Premature leaf senescence in temperate trees is strongly driven by pre-solstice heat and drought while post-solstice effects disappeared over recent decades

Over recent decades, autumn leaf senescence of temperate deciduous trees has generally been delayed. Whilst post-summer solstice warming slows the progression of senescence, pre-solstice warming has been shown to advance senescence onset by increasing developmental rates. Severe heat and drought events, which have been increasing in frequency and intensity, can also advance senescence through stress. Yet, it remains unclear whether premature senescence is primarily driven by faster development or by climatic stress, limiting accurate projections of future premature leaf senescence frequencies. We analysed leaf senescence observations for four dominant deciduous tree species (horse chestnut, silver birch, European beech, and English oak) across >3000 sites in central Europe from 1951–2023. For all species, the proportion of premature senescence events (occurrences within the earliest 5% percentile) has slightly decreased over time (trend: -0.11-0% yr^-1). Pre-solstice climate variables had the largest effects on premature senescence likelihood, with post-solstice effects diminishing over time. Pre-solstice growing degree days were the most influential factor, associated with a 30-40% increase in premature senescence likelihood per standard deviation (sd) increase. Nighttime temperatures were as important as daytime temperatures. Leaf-out date was the next most significant factor (25% increase per sd).
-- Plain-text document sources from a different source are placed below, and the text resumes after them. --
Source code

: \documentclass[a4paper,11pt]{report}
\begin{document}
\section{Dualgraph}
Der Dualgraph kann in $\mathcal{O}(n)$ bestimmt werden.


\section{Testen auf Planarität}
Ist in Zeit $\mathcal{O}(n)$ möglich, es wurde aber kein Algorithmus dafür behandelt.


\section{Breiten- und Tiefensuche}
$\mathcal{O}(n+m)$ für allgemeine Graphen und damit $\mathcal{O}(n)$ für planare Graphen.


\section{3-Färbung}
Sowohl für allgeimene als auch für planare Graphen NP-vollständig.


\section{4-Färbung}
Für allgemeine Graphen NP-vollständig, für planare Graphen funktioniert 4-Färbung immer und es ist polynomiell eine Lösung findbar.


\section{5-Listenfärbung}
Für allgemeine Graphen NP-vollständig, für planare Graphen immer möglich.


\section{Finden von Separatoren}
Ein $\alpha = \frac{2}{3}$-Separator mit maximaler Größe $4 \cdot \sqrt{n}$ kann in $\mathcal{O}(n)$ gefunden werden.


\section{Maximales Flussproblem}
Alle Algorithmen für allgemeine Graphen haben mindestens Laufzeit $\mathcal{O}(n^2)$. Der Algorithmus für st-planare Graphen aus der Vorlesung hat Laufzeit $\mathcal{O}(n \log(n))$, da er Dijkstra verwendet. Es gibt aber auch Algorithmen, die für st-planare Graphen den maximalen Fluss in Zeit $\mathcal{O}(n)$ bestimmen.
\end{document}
Water deficit had smaller effects (5-12% sd^-1), aligning with our experimental results showing that drought conditions do not cause premature senescence when nutrient availability is high. These results suggest that pre-solstice developmental processes exert a larger effect on premature senescence than summer climatic stress. Nevertheless, ongoing early-season warming and the increasing frequency of heatwaves and droughts is likely to intensify premature leaf senescence in European trees. Such shifts could have key impacts on biogeochemical cycles and community interactions within forest ecosystems.